═════ Data to examine

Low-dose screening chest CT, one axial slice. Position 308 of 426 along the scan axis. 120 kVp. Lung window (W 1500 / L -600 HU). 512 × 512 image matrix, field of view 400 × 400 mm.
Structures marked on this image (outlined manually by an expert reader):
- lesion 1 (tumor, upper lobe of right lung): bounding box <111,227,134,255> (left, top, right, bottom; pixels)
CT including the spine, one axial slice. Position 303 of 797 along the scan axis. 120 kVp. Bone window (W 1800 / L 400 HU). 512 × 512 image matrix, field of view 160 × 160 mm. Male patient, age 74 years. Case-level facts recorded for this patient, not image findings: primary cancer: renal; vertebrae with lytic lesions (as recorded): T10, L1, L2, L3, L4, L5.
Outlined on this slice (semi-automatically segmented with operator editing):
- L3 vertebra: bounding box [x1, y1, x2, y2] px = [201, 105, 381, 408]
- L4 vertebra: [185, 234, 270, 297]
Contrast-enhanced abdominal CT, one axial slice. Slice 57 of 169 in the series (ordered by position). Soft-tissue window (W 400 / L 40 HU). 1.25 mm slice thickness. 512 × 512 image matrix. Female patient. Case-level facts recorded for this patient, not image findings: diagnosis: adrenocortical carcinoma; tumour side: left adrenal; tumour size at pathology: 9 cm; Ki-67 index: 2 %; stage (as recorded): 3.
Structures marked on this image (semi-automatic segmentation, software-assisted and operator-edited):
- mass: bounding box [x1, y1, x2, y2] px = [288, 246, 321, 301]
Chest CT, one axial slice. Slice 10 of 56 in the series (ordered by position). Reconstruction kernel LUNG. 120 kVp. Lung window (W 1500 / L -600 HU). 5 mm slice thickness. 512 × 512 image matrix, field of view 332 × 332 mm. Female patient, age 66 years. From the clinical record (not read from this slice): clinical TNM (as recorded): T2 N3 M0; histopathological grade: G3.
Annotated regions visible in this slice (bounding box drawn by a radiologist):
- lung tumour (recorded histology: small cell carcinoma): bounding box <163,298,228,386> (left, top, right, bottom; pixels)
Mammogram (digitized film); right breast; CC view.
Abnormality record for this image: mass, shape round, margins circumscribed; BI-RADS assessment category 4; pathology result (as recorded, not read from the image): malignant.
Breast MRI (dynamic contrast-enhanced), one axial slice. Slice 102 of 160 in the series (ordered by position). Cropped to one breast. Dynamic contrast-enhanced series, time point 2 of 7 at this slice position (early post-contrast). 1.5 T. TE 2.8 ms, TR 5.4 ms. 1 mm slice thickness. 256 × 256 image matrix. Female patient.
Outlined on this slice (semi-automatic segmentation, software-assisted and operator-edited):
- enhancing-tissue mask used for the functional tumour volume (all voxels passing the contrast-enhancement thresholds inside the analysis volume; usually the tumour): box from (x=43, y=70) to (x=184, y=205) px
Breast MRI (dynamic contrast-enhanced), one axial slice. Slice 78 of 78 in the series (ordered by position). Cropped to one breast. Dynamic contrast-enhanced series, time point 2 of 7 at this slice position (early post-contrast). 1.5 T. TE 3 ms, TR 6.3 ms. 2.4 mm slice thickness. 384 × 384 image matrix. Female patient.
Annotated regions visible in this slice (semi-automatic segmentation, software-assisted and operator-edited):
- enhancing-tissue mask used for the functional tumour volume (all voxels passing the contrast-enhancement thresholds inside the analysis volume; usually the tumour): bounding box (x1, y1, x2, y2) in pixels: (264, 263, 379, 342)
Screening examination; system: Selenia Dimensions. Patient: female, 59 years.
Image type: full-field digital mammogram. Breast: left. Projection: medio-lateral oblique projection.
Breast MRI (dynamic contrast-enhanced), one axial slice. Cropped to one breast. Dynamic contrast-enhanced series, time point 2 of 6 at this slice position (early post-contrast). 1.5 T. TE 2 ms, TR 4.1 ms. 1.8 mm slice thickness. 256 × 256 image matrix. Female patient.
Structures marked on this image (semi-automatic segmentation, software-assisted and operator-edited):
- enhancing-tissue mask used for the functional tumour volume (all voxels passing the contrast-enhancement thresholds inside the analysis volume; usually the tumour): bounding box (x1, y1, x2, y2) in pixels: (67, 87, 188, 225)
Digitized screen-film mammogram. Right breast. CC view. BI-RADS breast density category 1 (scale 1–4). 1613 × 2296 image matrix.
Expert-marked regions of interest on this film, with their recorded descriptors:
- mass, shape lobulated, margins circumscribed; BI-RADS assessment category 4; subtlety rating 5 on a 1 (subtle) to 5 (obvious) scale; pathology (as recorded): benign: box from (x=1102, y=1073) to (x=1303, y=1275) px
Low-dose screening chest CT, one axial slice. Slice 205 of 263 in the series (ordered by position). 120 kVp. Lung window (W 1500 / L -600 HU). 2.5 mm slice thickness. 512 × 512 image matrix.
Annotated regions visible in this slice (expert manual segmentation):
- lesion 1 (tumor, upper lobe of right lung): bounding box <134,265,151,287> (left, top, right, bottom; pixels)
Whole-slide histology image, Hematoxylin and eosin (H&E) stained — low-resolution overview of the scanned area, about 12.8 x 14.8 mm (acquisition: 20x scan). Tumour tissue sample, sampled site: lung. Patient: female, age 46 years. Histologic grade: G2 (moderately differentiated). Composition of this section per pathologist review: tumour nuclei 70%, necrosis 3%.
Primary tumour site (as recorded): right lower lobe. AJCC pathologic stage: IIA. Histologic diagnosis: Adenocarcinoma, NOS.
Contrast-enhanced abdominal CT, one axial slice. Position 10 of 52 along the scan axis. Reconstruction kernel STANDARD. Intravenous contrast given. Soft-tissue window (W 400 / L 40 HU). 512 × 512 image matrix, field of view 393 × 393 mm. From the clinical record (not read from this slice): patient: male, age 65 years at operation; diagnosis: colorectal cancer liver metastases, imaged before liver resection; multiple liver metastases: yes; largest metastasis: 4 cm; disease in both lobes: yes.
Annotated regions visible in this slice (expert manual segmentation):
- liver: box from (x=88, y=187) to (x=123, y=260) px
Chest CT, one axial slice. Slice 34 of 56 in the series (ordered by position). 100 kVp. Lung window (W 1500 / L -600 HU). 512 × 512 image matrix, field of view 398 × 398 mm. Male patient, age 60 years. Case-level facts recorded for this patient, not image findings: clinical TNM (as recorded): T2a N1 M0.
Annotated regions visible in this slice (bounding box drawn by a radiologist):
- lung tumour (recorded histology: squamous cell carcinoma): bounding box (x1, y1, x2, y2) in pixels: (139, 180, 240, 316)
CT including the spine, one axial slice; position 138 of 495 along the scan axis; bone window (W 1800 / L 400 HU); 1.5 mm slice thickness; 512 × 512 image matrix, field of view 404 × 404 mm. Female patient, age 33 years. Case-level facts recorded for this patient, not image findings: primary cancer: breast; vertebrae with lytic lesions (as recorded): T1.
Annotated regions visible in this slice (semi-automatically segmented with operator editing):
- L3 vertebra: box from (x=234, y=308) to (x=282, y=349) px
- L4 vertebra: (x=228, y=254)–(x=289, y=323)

══════════

Activity
Output each line exactly, from the first line of the data down to the line that contains "- mass: bounding", both included.

Solution below
Low-dose screening chest CT, one axial slice. Position 308 of 426 along the scan axis. 120 kVp. Lung window (W 1500 / L -600 HU). 512 × 512 image matrix, field of view 400 × 400 mm.
Structures marked on this image (outlined manually by an expert reader):
- lesion 1 (tumor, upper lobe of right lung): bounding box <111,227,134,255> (left, top, right, bottom; pixels)
CT including the spine, one axial slice. Position 303 of 797 along the scan axis. 120 kVp. Bone window (W 1800 / L 400 HU). 512 × 512 image matrix, field of view 160 × 160 mm. Male patient, age 74 years. Case-level facts recorded for this patient, not image findings: primary cancer: renal; vertebrae with lytic lesions (as recorded): T10, L1, L2, L3, L4, L5.
Outlined on this slice (semi-automatically segmented with operator editing):
- L3 vertebra: bounding box [x1, y1, x2, y2] px = [201, 105, 381, 408]
- L4 vertebra: [185, 234, 270, 297]
Contrast-enhanced abdominal CT, one axial slice. Slice 57 of 169 in the series (ordered by position). Soft-tissue window (W 400 / L 40 HU). 1.25 mm slice thickness. 512 × 512 image matrix. Female patient. Case-level facts recorded for this patient, not image findings: diagnosis: adrenocortical carcinoma; tumour side: left adrenal; tumour size at pathology: 9 cm; Ki-67 index: 2 %; stage (as recorded): 3.
Structures marked on this image (semi-automatic segmentation, software-assisted and operator-edited):
- mass: bounding box [x1, y1, x2, y2] px = [288, 246, 321, 301]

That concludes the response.